Maduro, who had previously warned of a “bloodbath” if he loses, said Sunday he would “make sure” the final announcement of the regime-aligned CNE electoral authority is “defended.” ‘Prepared to defend’ Rejecting opinion polls, the regime has relied on its own numbers to assert Maduro will defeat Gonzalez Urrutia, a little-known 74-year-old former diplomat. Maduro counts on a loyal electoral apparatus, military leadership and state institutions in a system of well-established political patronage. On Friday, a Venezuelan NGO said Caracas was holding 305 “political prisoners” and had arrested 135 people with links to the opposition campaign since January.
Maduro’s campaign manager Jorge Rodriguez hinted at victory during the count Sunday, telling journalists with a big smile: “We cannot give results but we can show our faces,” adding: “It was the victory of all.” Polls started closing at 6:00 pm (1000 GMT), 12 hours after they opened. Gonzalez Urrutia said the opposition was “prepared to defend” the vote and trusted “our armed forces to respect the decision of our people.” He added there had been a “massive” voter turnout. Ballots were cast on machines which print out paper receipts placed into a container. The electronic votes go directly to a centralized CNE database.

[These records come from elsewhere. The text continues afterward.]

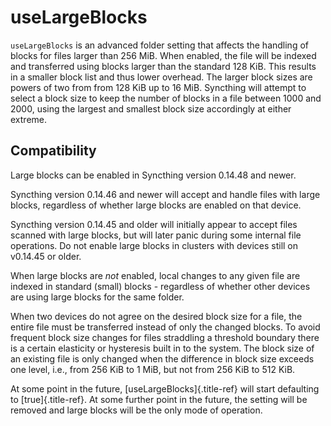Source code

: useLargeBlocks
==============

`useLargeBlocks` is an advanced folder setting that affects the handling
of blocks for files larger than 256 MiB. When enabled, the file will be
indexed and transferred using blocks larger than the standard 128 KiB.
This results in a smaller block list and thus lower overhead. The larger
block sizes are powers of two from from 128 KiB up to 16 MiB. Syncthing
will attempt to select a block size to keep the number of blocks in a
file between 1000 and 2000, using the largest and smallest block size
accordingly at either extreme.

Compatibility
-------------

Large blocks can be enabled in Syncthing version 0.14.48 and newer.

Syncthing version 0.14.46 and newer will accept and handle files with
large blocks, regardless of whether large blocks are enabled on that
device.

Syncthing version 0.14.45 and older will initially appear to accept
files scanned with large blocks, but will later panic during some
internal file operations. Do not enable large blocks in clusters with
devices still on v0.14.45 or older.

When large blocks are *not* enabled, local changes to any given file are
indexed in standard (small) blocks - regardless of whether other devices
are using large blocks for the same folder.

When two devices do not agree on the desired block size for a file, the
entire file must be transferred instead of only the changed blocks. To
avoid frequent block size changes for files straddling a threshold
boundary there is a certain elasticity or hysteresis built in to the
system. The block size of an existing file is only changed when the
difference in block size exceeds one level, i.e., from 256 KiB to 1 MiB,
but not from 256 KiB to 512 KiB.

At some point in the future, [useLargeBlocks]{.title-ref} will start
defaulting to [true]{.title-ref}. At some further point in the future,
the setting will be removed and large blocks will be the only mode of
operation.
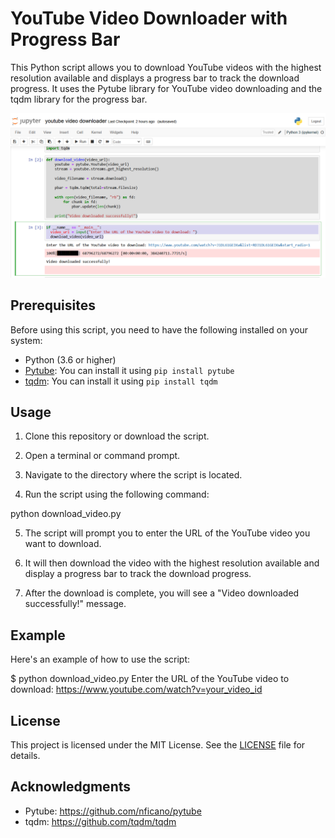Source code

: # YouTube Video Downloader with Progress Bar

This Python script allows you to download YouTube videos with the highest resolution available and displays a progress bar to track the download progress. It uses the Pytube library for YouTube video downloading and the tqdm library for the progress bar.

![Screenshot](ss.png)

## Prerequisites

Before using this script, you need to have the following installed on your system:

- Python (3.6 or higher)
- [Pytube](https://github.com/nficano/pytube): You can install it using `pip install pytube`
- [tqdm](https://github.com/tqdm/tqdm): You can install it using `pip install tqdm`

## Usage

1. Clone this repository or download the script.

2. Open a terminal or command prompt.

3. Navigate to the directory where the script is located.

4. Run the script using the following command:

python download_video.py

5. The script will prompt you to enter the URL of the YouTube video you want to download.

6. It will then download the video with the highest resolution available and display a progress bar to track the download progress.

7. After the download is complete, you will see a "Video downloaded successfully!" message.

## Example

Here's an example of how to use the script:

$ python download_video.py
Enter the URL of the YouTube video to download: https://www.youtube.com/watch?v=your_video_id

## License

This project is licensed under the MIT License. See the [LICENSE](LICENSE) file for details.

## Acknowledgments

- Pytube: https://github.com/nficano/pytube
- tqdm: https://github.com/tqdm/tqdm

CNE chief Elvis Amoroso, who on Sunday described the opposition as “enemies of Venezuela,” accused the movement of “conspiring” to announce incorrect results. The opposition had deployed some 90,000 volunteer election monitors to polling stations countrywide. Watching ‘very closely’ Sunday’s election is the product of a mediated deal reached last year between the government and opposition. The agreement to hold the vote led the United States to temporarily ease sanctions imposed after Maduro’s 2018 reelection, which was rejected as a sham by dozens of Western and Latin American countries. But the sanctions were snapped back after Maduro reneged on agreed conditions. US Secretary of State Antony Blinken said Sunday the international community would be watching the election “very closely.” Vice President and presidential candidate Kamala Harris said on X: “the will of the Venezuelan people must be respected.”

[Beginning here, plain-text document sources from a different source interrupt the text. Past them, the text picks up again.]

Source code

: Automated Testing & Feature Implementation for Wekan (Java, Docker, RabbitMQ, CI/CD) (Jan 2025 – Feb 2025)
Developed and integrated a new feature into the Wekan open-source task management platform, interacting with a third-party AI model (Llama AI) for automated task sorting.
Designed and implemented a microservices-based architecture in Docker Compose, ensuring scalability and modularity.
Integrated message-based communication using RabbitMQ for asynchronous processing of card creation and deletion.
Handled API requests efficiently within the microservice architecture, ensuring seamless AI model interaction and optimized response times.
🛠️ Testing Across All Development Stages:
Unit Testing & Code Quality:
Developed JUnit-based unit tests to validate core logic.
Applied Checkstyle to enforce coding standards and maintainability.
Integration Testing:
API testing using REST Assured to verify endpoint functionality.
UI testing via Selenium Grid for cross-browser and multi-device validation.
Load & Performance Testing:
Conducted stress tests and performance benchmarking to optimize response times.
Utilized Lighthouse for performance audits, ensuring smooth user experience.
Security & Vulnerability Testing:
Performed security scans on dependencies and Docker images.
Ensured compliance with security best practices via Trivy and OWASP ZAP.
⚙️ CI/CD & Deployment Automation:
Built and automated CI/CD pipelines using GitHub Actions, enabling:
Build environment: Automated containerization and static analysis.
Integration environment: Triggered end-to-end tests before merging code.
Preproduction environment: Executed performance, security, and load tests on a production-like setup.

Washington is keen for a return to stability in Venezuela – an ally of Cuba, Russia and China that boasts the world’s largest oil reserves but severely diminished production capacity. Economic misery in the South American nation has been a major source of migration pressure on the US southern border. Most Venezuelans live on just a few dollars a month, with the country’s health care and education systems in disrepair and the population enduring biting shortages of electricity and fuel. The government blames sanctions, but observers also point the finger at corruption and government inefficiency. Machado said Sunday that if Maduro “grabs power,” another “three, four, five million” Venezuelans will likely join the exodus. “What’s at stake here goes beyond our borders, beyond Venezuela,” she said.
Concerns over the fairness of the vote were further stoked when Caracas blocked several international observers, including four Latin American ex-presidents, at the last minute. The foreign ministers of seven Latin American nations called Sunday for the electoral process to “fully respect the popular will” of the Venezuelan people. About 21 million Venezuelans are registered as voters, but only an estimated 17 million still in the country were eligible to cast ballots.